| TASK DESCRIPTION |
Change "z-buffer" to "depth buffer" in the part of the Notcurses comparison that opens with the words containing "The detailed differences" and closes with "be globally enabled.", and give that part again.

| SUPPLIED PASSAGE |
|---|

The detailed differences between Notcurses and NCURSES (a high-quality, ubiquitous
implementation of Curses) probably can't be fully enumerated, and if they
could, no one would want to read them. With that said, some design decisions
might surprise NCURSES programmers:
* There is no distinct `PANEL` type. The z-buffer is a fundamental property,
and all drawable surfaces are ordered along the z axis. There is no
equivalent to `update_panels()`.
* Scrolling is disabled by default, and cannot be globally enabled.
* The Curses `cchar_t` has a fixed-size array of `wchar_t`. The Notcurses
`cell` instead supports a UTF-8 encoded extended grapheme cluster of
arbitrary length. The only supported encodings are ASCII via `ANSI_X3.4-1968`
and Unicode via `UTF-8`.
* The cursor is disabled by default, when supported (`civis` capability).
* Echoing of input is disabled by default, and `cbreak` mode is used by default.
* Colors are usually specified as 24 bits in 3 components (RGB). If necessary,
these will be quantized for the actual terminal. There are no "color pairs",
but indexed palettes are supported.
* There is no distinct "pad" concept (these are NCURSES `WINDOW`s created with
the `newpad()` function). All drawable surfaces can exceed the display size.
* Multiple threads can freely call into Notcurses, so long as they're not
accessing the same data. In particular, it is always safe to concurrently
mutate different `ncplane`s in different threads.
* NCURSES has thread-ignorant and thread-semi-safe versions, trace-enabled and
traceless versions, and versions with and without support for wide characters.
Notcurses is one library: no tracing, UTF-8, thread safety.
* There is no `ESCDELAY` concept; Notcurses expects that all bytes of a
keyboard escape sequence arrive at the same time. This improves latency
and simplifies the API.
* It is an error in NCURSES to print to the bottommost, rightmost coordinate of
the screen when scrolling is disabled (because the cursor cannot be advanced).
Failure to advance the cursor does not result in an error in Notcurses (but
attempting to print at the cursor when it has been advanced off the plane *does*).

|---|

| SUPPLIED INFORMATION |
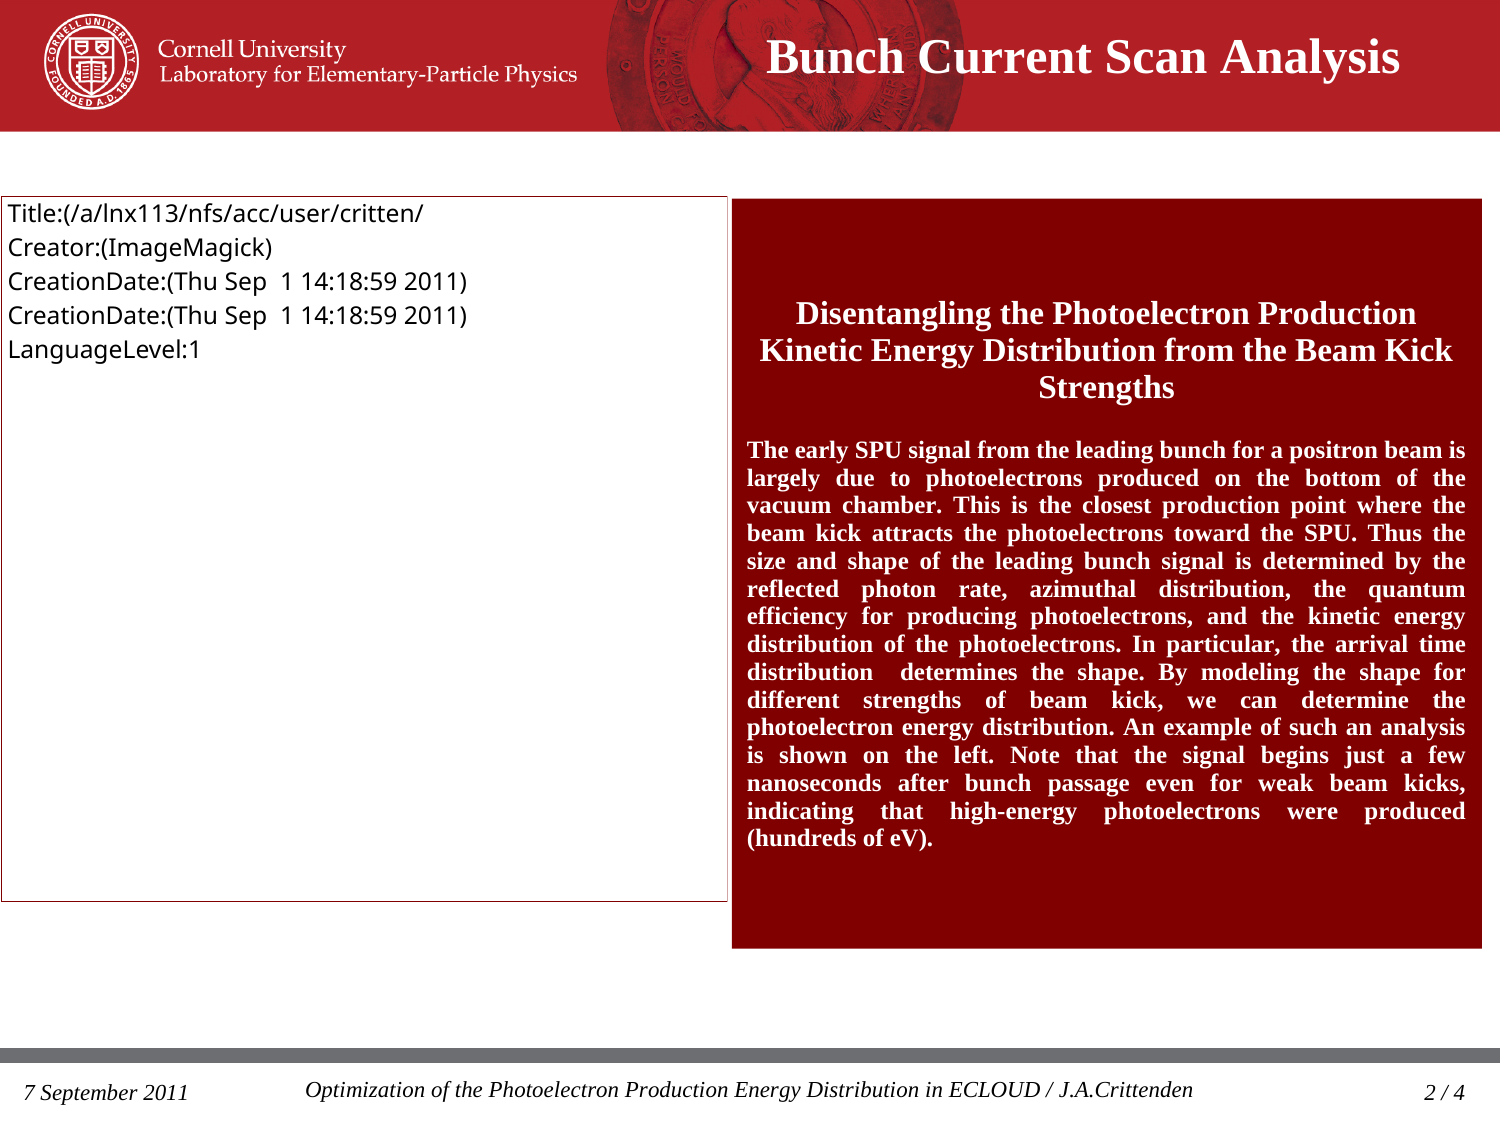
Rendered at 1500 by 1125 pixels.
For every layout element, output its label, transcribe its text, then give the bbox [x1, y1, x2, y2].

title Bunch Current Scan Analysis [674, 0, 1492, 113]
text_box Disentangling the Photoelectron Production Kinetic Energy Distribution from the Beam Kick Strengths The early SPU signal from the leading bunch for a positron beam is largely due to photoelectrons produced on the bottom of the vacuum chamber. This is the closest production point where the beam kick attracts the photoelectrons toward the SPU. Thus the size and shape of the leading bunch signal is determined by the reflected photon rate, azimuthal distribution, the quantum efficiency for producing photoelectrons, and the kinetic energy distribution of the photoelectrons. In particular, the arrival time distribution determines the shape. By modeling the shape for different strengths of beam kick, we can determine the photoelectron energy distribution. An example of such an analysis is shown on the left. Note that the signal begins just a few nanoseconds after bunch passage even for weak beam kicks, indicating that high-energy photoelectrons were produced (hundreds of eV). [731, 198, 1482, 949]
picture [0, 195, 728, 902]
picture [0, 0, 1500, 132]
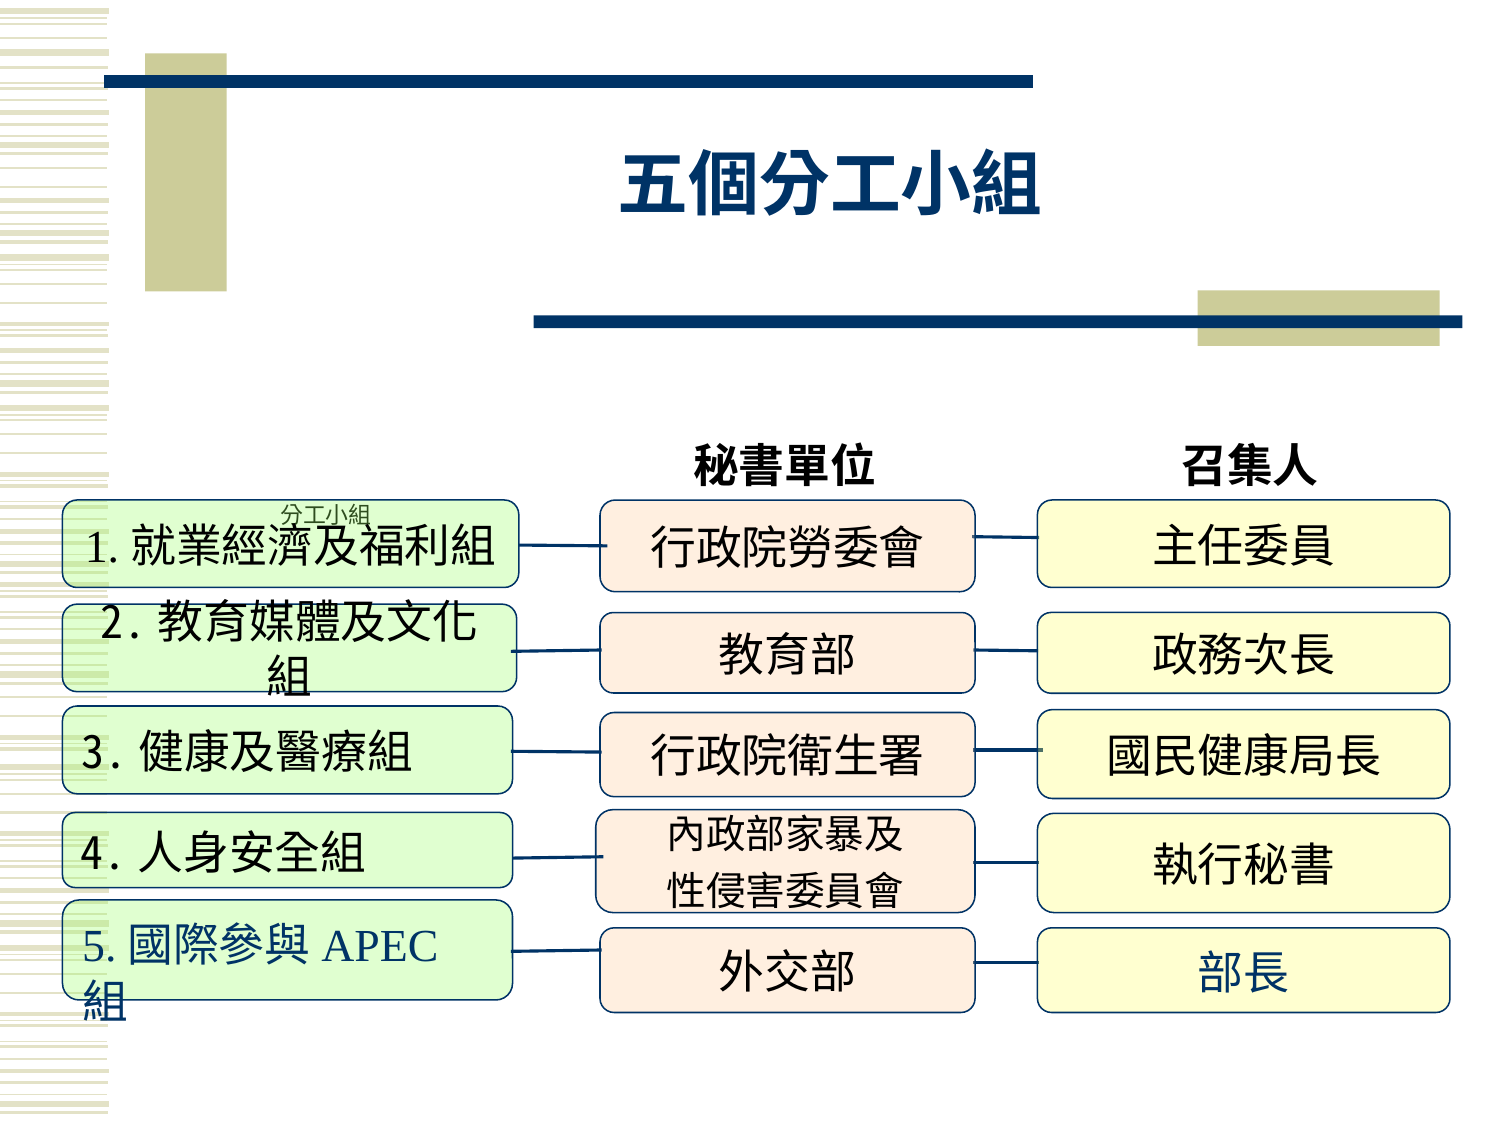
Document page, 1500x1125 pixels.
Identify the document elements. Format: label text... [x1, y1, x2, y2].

|---|

| THE RESULT |
The detailed differences between Notcurses and NCURSES (a high-quality, ubiquitous
implementation of Curses) probably can't be fully enumerated, and if they
could, no one would want to read them. With that said, some design decisions
might surprise NCURSES programmers:
* There is no distinct `PANEL` type. The depth buffer is a fundamental property,
and all drawable surfaces are ordered along the z axis. There is no
equivalent to `update_panels()`.
* Scrolling is disabled by default, and cannot be globally enabled.